Given instruction A: According to the exchange, what was the population of Aurora, Colorado, as of the 2010 census?
Given instruction B: Reproduce verbatim the passage of the exchange that begins at the words "BTW, why are" and ends after the words "explain America’s ills.".

I say, “who said they were representative of the lower 48. The point is there other states that have 2 research Univ. about the size of ND. Youact as if ND is some freak”.
FN said,”PHX metro area has a population over 3,000,000 and it is barely considered a large metropolitan area by the census folks. For Pete’s sake man, we have several years to go before the population of ND equals that of Omaha, NE”.
I say, “MSP & PHX have about the same metro size pop. of 3 mill. If they aren’t large then what is large? They rank in the top 16 largest US metros. You don’t have to be large like NYC, Chicago, LA to be large.
FN said, “Lets keep things in perspective. The suburb of Denver I grew up in had 500,000 people 20 years ago. Who knows what it is now, and most people would never have heard of it if it wasn’t for some wing nut shooting up a movie theatre.
I say, “in fact Aurora, Co. has, as of the 2010 census, 325,000 people not 500,000 20 yrs. ago as you state. If you don’t know the pop. of the place you grew up in than you have little cred. about this issue.
FN said, “Finally, the reason most states have two universities is the same reason we do: LAND GRANT COLLEGES. Thank Abe Lincoln. If ND had to pay out of pocket for NDSU do you really think we would keep two research universities?”
I say, “That is irrelevant to the this discussion. Of course there wouldn’t be 2 research univ. Where did I suggest it was functional to have overbuilt the system?” Quite a few states did overbuild. That’s another issue.
BTW, why are so many people in many countries out of poverty without a 2 or 4 yr. college degree? Could it be because the oligarchy has had to cough up its oversized share of the pie so the masses have not only public schools but national health care & many other worker achieved perks that keep citizens out of poverty even without higher ed. So much for your Randian worldview you use to explain America’s ills.

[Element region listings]
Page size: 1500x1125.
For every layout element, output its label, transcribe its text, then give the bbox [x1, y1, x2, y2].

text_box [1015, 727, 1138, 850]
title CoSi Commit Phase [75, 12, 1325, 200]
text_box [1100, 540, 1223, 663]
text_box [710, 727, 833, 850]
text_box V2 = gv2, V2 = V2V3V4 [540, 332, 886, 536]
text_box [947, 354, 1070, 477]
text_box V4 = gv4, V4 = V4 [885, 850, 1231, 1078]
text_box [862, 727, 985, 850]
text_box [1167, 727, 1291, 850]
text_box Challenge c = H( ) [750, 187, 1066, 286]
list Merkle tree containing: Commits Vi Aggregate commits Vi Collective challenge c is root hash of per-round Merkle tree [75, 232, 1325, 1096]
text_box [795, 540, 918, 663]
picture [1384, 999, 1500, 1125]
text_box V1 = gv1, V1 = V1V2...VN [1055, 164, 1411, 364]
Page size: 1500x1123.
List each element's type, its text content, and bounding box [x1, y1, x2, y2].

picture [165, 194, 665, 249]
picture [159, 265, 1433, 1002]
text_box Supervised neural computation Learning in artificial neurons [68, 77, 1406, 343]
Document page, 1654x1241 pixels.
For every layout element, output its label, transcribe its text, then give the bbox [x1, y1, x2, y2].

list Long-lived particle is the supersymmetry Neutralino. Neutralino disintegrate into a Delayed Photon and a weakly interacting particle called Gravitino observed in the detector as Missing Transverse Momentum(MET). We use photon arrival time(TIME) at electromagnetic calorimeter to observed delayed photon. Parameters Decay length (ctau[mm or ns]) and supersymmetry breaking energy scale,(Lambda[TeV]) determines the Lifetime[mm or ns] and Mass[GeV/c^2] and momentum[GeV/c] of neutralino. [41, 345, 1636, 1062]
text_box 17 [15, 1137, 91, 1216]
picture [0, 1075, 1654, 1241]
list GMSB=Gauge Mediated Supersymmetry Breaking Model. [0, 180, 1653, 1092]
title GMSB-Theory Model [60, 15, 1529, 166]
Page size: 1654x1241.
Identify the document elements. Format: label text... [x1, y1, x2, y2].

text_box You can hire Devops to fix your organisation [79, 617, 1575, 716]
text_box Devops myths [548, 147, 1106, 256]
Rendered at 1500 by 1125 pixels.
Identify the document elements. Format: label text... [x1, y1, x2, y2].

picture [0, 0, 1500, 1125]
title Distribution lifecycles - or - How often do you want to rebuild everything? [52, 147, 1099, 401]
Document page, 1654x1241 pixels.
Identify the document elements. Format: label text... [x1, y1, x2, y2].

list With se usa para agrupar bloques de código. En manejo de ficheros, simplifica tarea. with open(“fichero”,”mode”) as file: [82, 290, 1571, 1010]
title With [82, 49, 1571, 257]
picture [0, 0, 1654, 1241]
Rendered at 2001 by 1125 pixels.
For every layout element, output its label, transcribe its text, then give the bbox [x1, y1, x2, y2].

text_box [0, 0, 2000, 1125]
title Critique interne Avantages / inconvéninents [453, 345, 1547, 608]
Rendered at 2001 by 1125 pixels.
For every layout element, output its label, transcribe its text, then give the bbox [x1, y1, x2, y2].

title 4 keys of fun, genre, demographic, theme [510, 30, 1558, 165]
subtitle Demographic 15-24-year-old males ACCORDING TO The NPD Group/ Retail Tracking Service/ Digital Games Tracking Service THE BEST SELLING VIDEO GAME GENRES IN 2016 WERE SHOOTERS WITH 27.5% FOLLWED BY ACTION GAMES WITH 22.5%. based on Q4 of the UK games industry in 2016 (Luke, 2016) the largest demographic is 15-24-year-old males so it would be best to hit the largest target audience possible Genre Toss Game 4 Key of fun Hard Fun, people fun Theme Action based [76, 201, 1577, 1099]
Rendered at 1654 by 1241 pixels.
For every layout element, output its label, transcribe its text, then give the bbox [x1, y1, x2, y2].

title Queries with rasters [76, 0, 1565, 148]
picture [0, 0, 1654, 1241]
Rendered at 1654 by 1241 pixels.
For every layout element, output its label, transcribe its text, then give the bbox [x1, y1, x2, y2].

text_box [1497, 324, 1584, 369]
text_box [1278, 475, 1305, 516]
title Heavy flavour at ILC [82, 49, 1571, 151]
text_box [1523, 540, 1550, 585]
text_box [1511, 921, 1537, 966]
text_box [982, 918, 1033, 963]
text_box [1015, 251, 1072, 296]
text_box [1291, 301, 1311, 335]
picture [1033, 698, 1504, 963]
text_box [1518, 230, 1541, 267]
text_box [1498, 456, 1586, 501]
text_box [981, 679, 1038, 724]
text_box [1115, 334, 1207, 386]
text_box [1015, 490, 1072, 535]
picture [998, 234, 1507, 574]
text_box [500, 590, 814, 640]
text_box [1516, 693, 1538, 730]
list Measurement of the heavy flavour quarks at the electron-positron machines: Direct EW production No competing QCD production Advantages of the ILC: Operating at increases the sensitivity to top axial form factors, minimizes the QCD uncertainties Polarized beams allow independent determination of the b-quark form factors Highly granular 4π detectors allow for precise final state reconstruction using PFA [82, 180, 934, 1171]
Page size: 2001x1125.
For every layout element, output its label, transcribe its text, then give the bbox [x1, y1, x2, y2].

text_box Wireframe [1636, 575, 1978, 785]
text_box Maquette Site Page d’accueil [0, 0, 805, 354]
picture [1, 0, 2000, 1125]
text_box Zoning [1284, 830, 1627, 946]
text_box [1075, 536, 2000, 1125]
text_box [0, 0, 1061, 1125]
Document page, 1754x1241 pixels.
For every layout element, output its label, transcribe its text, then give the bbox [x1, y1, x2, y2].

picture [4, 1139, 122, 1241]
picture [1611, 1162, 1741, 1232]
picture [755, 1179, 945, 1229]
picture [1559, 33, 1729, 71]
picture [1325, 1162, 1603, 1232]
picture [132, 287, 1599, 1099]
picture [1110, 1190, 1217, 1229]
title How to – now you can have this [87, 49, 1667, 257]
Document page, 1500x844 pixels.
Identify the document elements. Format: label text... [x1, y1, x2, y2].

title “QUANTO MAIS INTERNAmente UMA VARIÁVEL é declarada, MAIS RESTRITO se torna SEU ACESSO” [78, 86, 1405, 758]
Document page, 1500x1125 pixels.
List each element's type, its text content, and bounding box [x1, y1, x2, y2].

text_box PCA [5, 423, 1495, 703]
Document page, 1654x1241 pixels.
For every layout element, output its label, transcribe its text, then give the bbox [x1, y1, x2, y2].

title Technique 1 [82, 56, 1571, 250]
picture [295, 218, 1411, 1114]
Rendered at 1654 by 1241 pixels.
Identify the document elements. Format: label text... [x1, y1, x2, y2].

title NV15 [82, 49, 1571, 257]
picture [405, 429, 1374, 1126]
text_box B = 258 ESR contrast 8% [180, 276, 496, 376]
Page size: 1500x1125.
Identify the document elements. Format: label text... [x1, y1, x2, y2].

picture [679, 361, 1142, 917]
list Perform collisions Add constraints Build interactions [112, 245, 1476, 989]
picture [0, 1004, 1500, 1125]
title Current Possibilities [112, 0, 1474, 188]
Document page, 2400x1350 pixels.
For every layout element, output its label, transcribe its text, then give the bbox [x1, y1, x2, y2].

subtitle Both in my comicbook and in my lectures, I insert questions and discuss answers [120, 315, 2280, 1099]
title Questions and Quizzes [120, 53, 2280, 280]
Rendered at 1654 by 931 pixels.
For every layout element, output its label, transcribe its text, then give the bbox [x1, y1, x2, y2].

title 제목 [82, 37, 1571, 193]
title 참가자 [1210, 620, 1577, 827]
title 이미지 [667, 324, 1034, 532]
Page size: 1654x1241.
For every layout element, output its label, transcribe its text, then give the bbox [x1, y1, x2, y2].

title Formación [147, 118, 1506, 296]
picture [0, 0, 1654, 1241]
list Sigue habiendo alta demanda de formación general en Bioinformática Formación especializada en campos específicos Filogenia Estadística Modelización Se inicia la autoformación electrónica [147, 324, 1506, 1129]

Worked solution A: 325,000 people.

Worked solution B:
BTW, why are so many people in many countries out of poverty without a 2 or 4 yr. college degree? Could it be because the oligarchy has had to cough up its oversized share of the pie so the masses have not only public schools but national health care & many other worker achieved perks that keep citizens out of poverty even without higher ed. So much for your Randian worldview you use to explain America’s ills.